** Task statement **
Copy the items below word for word, leaving out the pictures.

————————

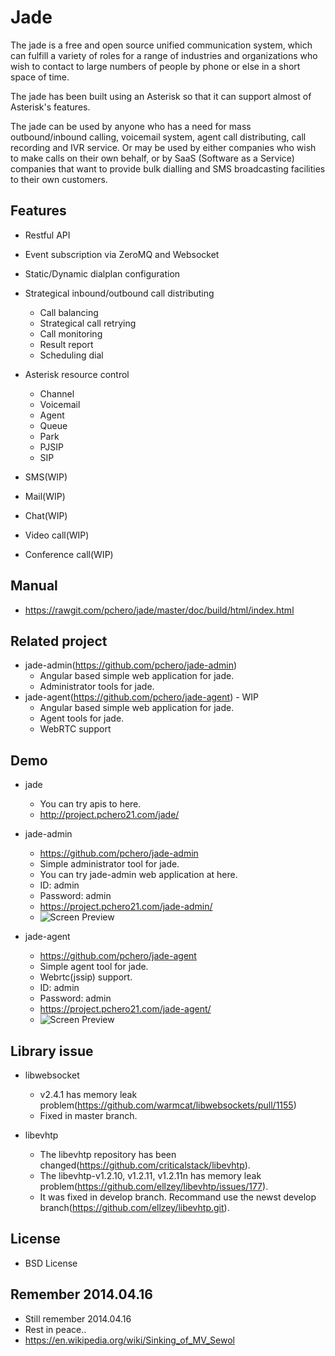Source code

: Jade
====
The jade is a free and open source unified communication system, which can fulfill a variety of roles for a range of industries and organizations who wish to contact to large numbers of people by phone or else in a short space of time.

The jade has been built using an Asterisk so that it can support almost of Asterisk's features. 

The jade can be used by anyone who has a need for mass outbound/inbound calling, voicemail system, agent call distributing, call recording and IVR service. 
Or may be used by either companies who wish to make calls on their own behalf, or by SaaS (Software as a Service) companies that want to provide bulk dialling and SMS broadcasting facilities to their own customers.

## Features
* Restful API

* Event subscription via ZeroMQ and Websocket

* Static/Dynamic dialplan configuration

* Strategical inbound/outbound call distributing
  * Call balancing
  * Strategical call retrying
  * Call monitoring
  * Result report
  * Scheduling dial

* Asterisk resource control
  * Channel
  * Voicemail
  * Agent
  * Queue
  * Park
  * PJSIP
  * SIP

* SMS(WIP)
* Mail(WIP)
* Chat(WIP)
* Video call(WIP)
* Conference call(WIP)

## Manual
* https://rawgit.com/pchero/jade/master/doc/build/html/index.html

## Related project
* jade-admin(https://github.com/pchero/jade-admin)
  * Angular based simple web application for jade.
  * Administrator tools for jade.
* jade-agent(https://github.com/pchero/jade-agent) - WIP
  * Angular based simple web application for jade.
  * Agent tools for jade.
  * WebRTC support

## Demo
* jade
  * You can try apis to here.
  * http://project.pchero21.com/jade/

* jade-admin
  * https://github.com/pchero/jade-admin
  * Simple administrator tool for jade.
  * You can try jade-admin web application at here.
  * ID: admin
  * Password: admin
  * https://project.pchero21.com/jade-admin/
  * ![Screen Preview](https://raw.githubusercontent.com/pchero/jade-admin/master/jade-admin.png)
  
* jade-agent
  * https://github.com/pchero/jade-agent
  * Simple agent tool for jade.
  * Webrtc(jssip) support.
  * ID: admin
  * Password: admin
  * https://project.pchero21.com/jade-agent/
  * ![Screen Preview](https://raw.githubusercontent.com/pchero/jade-agent/master/jade-agent.png)

## Library issue
* libwebsocket
  * v2.4.1 has memory leak problem(https://github.com/warmcat/libwebsockets/pull/1155)
  * Fixed in master branch.

* libevhtp
  * The libevhtp repository has been changed(https://github.com/criticalstack/libevhtp).
  * The libevhtp-v1.2.10, v1.2.11, v1.2.11n has memory leak problem(https://github.com/ellzey/libevhtp/issues/177).
  * It was fixed in develop branch. Recommand use the newst develop branch(https://github.com/ellzey/libevhtp.git).

## License
* BSD License

## Remember 2014.04.16
* Still remember 2014.04.16
* Rest in peace..
* https://en.wikipedia.org/wiki/Sinking_of_MV_Sewol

————————

** Response **
Source code

: Jade
====
The jade is a free and open source unified communication system, which can fulfill a variety of roles for a range of industries and organizations who wish to contact to large numbers of people by phone or else in a short space of time.

The jade has been built using an Asterisk so that it can support almost of Asterisk's features. 

The jade can be used by anyone who has a need for mass outbound/inbound calling, voicemail system, agent call distributing, call recording and IVR service. 
Or may be used by either companies who wish to make calls on their own behalf, or by SaaS (Software as a Service) companies that want to provide bulk dialling and SMS broadcasting facilities to their own customers.

## Features
* Restful API

* Event subscription via ZeroMQ and Websocket

* Static/Dynamic dialplan configuration

* Strategical inbound/outbound call distributing
  * Call balancing
  * Strategical call retrying
  * Call monitoring
  * Result report
  * Scheduling dial

* Asterisk resource control
  * Channel
  * Voicemail
  * Agent
  * Queue
  * Park
  * PJSIP
  * SIP

* SMS(WIP)
* Mail(WIP)
* Chat(WIP)
* Video call(WIP)
* Conference call(WIP)

## Manual
* https://rawgit.com/pchero/jade/master/doc/build/html/index.html

## Related project
* jade-admin(https://github.com/pchero/jade-admin)
  * Angular based simple web application for jade.
  * Administrator tools for jade.
* jade-agent(https://github.com/pchero/jade-agent) - WIP
  * Angular based simple web application for jade.
  * Agent tools for jade.
  * WebRTC support

## Demo
* jade
  * You can try apis to here.
  * http://project.pchero21.com/jade/

* jade-admin
  * https://github.com/pchero/jade-admin
  * Simple administrator tool for jade.
  * You can try jade-admin web application at here.
  * ID: admin
  * Password: admin
  * https://project.pchero21.com/jade-admin/
  * ![Screen Preview](https://raw.githubusercontent.com/pchero/jade-admin/master/jade-admin.png)
  
* jade-agent
  * https://github.com/pchero/jade-agent
  * Simple agent tool for jade.
  * Webrtc(jssip) support.
  * ID: admin
  * Password: admin
  * https://project.pchero21.com/jade-agent/
  * ![Screen Preview](https://raw.githubusercontent.com/pchero/jade-agent/master/jade-agent.png)

## Library issue
* libwebsocket
  * v2.4.1 has memory leak problem(https://github.com/warmcat/libwebsockets/pull/1155)
  * Fixed in master branch.

* libevhtp
  * The libevhtp repository has been changed(https://github.com/criticalstack/libevhtp).
  * The libevhtp-v1.2.10, v1.2.11, v1.2.11n has memory leak problem(https://github.com/ellzey/libevhtp/issues/177).
  * It was fixed in develop branch. Recommand use the newst develop branch(https://github.com/ellzey/libevhtp.git).

## License
* BSD License

## Remember 2014.04.16
* Still remember 2014.04.16
* Rest in peace..
* https://en.wikipedia.org/wiki/Sinking_of_MV_Sewol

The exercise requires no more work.